Sequels to sacred texts are dangerous because nobody wants nostalgia with a fake mustache grabbing at the money lever. But Heat 2 has one advantage many legacy sequels lack: Mann expanded the story himself, and he is returning to write and direct the film.

The rest of the reported and potential casting is worth keeping an eye on as well. Adam Driver is reportedly being sought to play Wardell, the villain from the novel, while Stephen Graham is in talks to play Neil McCauley, the Robert De Niro role. The Sharlene role is also in play. Ashley Judd is not expected to return, and The Wrap reports that multiple actresses are competing for the part, though no names have been disclosed.

The scale sounds enormous. Production is expected to receive nearly $40 million through California’s tax incentive, and the shoot is being described as a multi-continent undertaking. Dark Horizons also reported planned filming in Chicago, Paraguay, Singapore and a 77-day Los Angeles shoot.

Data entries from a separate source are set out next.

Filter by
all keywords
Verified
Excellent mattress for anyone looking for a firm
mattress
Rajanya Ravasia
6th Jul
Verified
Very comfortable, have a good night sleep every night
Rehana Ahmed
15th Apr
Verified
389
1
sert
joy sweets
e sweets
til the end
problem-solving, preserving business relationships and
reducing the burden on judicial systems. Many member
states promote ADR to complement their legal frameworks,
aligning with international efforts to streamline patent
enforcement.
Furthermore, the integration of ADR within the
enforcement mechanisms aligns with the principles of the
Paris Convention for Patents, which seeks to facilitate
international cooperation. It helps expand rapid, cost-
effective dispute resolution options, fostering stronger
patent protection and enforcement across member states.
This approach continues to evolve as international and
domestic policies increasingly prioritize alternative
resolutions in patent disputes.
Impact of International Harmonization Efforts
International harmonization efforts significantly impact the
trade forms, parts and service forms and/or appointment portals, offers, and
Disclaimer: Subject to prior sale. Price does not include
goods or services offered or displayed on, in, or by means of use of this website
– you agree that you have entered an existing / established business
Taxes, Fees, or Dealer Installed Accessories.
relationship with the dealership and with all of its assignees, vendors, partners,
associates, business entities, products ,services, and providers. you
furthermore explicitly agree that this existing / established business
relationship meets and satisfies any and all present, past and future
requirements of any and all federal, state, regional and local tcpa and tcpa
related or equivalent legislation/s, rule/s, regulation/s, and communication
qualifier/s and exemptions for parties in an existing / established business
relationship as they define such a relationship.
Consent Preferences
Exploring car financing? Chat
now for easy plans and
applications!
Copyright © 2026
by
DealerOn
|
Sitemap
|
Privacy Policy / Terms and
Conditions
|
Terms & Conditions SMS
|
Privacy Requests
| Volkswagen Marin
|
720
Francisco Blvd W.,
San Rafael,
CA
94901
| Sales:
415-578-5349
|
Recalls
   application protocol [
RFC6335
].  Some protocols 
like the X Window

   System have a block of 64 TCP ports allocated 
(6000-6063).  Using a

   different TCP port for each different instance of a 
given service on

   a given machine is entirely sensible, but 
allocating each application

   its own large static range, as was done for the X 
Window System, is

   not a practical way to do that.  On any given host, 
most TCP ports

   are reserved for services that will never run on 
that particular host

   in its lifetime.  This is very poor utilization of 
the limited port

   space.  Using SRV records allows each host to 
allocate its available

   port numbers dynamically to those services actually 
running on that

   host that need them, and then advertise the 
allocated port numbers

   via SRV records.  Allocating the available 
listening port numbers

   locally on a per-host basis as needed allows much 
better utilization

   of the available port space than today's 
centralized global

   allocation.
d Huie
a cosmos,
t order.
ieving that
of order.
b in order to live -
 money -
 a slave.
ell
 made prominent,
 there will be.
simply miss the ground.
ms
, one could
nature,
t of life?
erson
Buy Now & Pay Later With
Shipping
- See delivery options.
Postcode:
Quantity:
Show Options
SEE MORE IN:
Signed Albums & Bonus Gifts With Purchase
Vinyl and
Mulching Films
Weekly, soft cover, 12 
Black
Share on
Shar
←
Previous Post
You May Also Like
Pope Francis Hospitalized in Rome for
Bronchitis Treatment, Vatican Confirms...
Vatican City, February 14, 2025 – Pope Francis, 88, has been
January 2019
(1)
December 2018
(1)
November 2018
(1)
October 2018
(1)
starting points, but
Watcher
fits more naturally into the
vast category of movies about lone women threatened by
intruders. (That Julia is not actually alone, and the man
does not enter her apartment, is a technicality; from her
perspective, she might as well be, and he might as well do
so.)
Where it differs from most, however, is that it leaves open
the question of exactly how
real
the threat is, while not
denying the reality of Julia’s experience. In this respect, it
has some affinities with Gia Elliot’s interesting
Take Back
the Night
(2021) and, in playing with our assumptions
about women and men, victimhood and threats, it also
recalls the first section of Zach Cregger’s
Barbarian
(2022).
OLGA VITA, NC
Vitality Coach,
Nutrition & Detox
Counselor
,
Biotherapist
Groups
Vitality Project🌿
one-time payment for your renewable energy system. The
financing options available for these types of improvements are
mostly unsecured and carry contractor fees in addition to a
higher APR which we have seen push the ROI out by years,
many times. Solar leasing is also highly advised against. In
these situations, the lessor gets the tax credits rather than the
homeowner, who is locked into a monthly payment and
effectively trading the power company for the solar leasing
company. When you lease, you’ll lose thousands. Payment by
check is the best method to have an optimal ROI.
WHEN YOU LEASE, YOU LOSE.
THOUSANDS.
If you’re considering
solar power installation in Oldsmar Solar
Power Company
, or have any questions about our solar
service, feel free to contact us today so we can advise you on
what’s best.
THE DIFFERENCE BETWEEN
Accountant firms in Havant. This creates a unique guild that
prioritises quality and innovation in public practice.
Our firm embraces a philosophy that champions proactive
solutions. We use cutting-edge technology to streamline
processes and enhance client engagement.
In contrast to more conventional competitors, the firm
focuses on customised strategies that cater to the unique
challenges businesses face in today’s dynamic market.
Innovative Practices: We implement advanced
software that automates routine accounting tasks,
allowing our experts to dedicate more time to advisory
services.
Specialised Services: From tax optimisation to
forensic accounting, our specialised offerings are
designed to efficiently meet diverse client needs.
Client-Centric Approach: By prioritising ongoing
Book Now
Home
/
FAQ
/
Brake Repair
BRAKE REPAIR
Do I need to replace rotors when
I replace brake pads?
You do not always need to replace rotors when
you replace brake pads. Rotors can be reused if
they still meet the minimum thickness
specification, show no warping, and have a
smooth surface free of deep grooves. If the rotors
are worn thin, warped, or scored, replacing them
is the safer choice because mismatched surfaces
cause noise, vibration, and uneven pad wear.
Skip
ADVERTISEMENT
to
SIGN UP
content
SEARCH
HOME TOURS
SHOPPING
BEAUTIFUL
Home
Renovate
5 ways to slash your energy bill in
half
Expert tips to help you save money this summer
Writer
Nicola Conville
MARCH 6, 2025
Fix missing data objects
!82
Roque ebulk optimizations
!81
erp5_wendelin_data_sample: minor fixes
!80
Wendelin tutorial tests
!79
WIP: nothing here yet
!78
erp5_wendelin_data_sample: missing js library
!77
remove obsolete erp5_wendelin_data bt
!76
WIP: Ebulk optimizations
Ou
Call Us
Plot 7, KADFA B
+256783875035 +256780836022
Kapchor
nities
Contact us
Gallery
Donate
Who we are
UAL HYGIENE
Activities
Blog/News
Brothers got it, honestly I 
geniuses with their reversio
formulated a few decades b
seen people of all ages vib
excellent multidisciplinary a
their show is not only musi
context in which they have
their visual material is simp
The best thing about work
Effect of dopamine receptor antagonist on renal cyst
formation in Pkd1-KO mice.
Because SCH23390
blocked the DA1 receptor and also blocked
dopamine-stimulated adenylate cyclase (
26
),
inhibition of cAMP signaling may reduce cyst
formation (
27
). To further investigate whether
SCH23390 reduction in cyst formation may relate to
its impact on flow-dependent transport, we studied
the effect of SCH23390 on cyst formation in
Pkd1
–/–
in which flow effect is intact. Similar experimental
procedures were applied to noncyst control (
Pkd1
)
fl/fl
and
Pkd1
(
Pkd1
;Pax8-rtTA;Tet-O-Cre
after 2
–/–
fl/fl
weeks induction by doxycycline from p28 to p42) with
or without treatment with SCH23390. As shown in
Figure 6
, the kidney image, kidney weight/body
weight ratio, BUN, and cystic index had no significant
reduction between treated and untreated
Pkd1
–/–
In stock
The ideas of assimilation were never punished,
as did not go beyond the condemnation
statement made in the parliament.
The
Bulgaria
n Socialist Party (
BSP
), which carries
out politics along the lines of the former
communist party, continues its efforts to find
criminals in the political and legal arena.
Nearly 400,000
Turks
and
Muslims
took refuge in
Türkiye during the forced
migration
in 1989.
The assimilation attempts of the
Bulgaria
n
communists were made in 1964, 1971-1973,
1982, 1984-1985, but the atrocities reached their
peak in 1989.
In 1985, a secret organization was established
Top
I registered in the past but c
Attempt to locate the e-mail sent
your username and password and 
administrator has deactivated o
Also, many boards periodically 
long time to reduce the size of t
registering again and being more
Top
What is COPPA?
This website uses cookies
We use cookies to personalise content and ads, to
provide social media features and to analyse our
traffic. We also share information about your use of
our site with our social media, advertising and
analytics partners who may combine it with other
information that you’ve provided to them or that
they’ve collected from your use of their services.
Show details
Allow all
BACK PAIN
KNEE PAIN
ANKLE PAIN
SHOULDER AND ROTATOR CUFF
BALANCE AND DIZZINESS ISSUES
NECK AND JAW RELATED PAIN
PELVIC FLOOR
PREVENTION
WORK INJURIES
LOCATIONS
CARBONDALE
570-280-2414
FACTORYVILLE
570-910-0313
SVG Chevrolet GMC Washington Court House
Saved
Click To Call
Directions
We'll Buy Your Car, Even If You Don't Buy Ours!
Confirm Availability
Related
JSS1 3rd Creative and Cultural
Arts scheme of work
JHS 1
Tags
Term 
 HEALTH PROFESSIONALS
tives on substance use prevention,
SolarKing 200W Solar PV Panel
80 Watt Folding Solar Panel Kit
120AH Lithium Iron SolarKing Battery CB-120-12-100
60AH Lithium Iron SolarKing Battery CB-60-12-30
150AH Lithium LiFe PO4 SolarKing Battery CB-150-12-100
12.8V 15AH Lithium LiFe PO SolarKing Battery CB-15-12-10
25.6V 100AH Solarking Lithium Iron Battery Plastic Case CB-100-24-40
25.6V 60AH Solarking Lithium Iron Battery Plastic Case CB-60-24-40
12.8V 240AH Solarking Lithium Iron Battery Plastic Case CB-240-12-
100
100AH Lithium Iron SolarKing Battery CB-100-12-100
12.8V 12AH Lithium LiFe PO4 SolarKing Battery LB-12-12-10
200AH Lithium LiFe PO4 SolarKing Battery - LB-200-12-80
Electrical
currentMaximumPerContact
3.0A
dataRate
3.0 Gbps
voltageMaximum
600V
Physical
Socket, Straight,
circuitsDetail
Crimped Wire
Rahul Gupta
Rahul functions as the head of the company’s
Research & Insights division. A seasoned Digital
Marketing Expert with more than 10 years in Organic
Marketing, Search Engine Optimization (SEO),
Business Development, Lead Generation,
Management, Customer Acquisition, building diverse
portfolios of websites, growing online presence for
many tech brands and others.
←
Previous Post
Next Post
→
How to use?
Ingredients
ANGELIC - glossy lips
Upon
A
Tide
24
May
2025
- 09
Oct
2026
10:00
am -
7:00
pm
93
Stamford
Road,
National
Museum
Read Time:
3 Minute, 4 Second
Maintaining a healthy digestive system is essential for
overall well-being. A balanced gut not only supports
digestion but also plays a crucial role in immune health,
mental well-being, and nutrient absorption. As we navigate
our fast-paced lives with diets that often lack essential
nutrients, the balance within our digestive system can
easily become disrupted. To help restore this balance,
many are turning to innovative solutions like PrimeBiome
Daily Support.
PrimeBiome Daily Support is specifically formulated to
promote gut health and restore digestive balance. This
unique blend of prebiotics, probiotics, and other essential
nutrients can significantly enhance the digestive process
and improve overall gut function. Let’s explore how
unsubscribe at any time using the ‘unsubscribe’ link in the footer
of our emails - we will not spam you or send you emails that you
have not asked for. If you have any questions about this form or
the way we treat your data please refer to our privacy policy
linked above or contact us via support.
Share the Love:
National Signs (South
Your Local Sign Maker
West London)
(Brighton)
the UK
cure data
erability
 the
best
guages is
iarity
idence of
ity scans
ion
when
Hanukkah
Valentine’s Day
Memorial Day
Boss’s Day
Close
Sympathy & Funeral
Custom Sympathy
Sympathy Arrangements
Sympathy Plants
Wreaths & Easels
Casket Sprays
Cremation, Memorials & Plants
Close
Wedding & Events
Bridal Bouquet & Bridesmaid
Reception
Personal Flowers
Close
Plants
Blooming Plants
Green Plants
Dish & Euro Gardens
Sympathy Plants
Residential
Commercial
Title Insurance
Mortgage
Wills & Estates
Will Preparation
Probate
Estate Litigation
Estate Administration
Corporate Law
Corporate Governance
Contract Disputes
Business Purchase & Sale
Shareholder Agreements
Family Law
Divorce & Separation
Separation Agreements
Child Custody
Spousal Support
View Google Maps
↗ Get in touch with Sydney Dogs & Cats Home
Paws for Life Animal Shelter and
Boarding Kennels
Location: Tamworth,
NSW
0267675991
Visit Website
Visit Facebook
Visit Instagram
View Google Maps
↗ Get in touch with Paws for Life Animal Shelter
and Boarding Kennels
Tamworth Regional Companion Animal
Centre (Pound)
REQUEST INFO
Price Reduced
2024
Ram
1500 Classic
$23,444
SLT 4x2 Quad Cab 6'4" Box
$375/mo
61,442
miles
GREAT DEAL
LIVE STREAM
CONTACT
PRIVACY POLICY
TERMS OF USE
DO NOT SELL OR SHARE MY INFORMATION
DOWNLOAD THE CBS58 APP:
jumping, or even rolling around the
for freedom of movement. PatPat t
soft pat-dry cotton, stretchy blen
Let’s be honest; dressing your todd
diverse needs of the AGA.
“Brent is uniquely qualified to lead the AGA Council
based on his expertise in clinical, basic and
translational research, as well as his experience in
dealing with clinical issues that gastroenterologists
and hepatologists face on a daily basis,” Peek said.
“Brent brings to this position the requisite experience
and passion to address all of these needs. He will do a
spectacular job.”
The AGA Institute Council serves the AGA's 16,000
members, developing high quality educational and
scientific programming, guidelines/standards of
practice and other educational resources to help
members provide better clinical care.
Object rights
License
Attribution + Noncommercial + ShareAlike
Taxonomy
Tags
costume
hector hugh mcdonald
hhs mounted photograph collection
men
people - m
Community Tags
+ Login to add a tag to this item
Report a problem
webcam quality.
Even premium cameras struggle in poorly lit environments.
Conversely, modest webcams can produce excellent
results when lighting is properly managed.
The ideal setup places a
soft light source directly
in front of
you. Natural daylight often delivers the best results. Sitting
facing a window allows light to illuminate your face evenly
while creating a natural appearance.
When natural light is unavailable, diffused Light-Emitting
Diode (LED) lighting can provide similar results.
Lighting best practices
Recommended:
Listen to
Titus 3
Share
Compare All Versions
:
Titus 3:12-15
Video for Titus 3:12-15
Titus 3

That could make Heat 2 either a grand late-career Mann flex or the most expensive freeway ghost story Hollywood has tried to put on the road in years. Maybe both. Honestly, that is the appeal. Heat was always about people who can’t stop moving, even when the thing chasing them is themselves. Thirty years later, Mann appears ready to put those ghosts back on the freeway and hit the gas.